Extracted page text data
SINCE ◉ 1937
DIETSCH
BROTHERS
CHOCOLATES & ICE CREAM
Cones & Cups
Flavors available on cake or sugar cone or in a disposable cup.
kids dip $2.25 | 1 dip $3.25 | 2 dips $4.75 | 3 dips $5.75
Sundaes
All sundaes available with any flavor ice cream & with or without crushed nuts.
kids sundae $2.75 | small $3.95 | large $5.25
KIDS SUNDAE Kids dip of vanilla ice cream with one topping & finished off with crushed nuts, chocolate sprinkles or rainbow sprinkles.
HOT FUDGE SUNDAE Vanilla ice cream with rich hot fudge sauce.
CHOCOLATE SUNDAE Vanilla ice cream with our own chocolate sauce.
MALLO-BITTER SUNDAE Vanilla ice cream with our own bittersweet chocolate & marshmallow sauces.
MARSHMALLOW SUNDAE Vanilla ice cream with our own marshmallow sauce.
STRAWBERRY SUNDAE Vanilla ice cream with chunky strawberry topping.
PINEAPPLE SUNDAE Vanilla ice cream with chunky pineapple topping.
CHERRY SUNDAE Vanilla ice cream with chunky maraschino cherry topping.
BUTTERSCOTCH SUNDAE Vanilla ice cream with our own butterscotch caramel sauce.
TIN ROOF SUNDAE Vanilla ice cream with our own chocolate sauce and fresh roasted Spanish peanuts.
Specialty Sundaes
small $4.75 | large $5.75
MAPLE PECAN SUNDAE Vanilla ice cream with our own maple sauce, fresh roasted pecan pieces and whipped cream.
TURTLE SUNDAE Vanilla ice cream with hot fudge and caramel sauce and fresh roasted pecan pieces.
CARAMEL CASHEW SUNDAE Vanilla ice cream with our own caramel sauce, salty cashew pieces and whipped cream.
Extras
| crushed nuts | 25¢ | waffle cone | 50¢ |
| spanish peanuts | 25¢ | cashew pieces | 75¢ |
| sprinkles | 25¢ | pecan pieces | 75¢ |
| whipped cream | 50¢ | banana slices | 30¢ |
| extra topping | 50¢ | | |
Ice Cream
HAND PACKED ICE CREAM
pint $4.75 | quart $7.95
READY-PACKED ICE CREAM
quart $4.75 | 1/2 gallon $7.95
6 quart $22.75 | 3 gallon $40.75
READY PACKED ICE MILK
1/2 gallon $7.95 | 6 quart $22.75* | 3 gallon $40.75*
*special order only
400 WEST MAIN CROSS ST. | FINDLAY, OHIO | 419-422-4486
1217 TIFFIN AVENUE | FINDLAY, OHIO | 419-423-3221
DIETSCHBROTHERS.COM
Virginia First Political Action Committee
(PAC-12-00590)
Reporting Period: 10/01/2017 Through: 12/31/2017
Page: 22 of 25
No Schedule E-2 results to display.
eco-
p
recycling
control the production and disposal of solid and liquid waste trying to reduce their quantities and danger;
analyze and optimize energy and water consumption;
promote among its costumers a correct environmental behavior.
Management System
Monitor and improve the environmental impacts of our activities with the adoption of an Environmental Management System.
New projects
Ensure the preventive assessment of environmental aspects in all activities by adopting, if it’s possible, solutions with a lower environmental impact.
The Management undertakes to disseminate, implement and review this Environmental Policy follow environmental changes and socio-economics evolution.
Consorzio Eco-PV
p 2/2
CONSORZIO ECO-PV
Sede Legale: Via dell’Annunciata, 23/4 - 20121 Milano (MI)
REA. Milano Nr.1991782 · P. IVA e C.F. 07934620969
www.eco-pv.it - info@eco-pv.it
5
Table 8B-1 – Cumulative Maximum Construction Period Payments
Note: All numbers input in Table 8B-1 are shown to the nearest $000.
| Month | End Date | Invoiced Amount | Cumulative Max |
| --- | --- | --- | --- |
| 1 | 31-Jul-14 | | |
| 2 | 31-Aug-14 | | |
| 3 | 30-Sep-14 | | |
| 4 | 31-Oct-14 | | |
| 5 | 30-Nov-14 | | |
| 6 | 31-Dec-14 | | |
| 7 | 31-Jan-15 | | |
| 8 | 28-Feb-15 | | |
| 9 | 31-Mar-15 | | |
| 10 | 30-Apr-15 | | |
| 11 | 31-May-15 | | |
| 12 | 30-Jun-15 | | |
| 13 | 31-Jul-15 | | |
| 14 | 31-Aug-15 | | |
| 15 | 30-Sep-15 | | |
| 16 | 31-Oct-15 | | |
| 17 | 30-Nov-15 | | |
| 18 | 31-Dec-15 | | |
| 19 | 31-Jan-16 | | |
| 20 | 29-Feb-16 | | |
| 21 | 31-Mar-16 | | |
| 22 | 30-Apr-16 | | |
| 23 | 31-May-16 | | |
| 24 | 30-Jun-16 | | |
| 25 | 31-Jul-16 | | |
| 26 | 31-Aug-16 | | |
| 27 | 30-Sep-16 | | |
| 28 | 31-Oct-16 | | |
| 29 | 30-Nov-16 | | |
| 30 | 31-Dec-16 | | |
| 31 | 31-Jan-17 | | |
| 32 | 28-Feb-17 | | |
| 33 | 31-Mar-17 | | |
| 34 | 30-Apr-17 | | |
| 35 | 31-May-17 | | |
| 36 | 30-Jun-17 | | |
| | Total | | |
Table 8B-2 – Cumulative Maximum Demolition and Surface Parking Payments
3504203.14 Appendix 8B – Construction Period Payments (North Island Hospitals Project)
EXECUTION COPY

Task requirements:
Return every line above in which the string "OHIO" occurs.

Task response:
400 WEST MAIN CROSS ST. | FINDLAY, OHIO | 419-422-4486
1217 TIFFIN AVENUE | FINDLAY, OHIO | 419-423-3221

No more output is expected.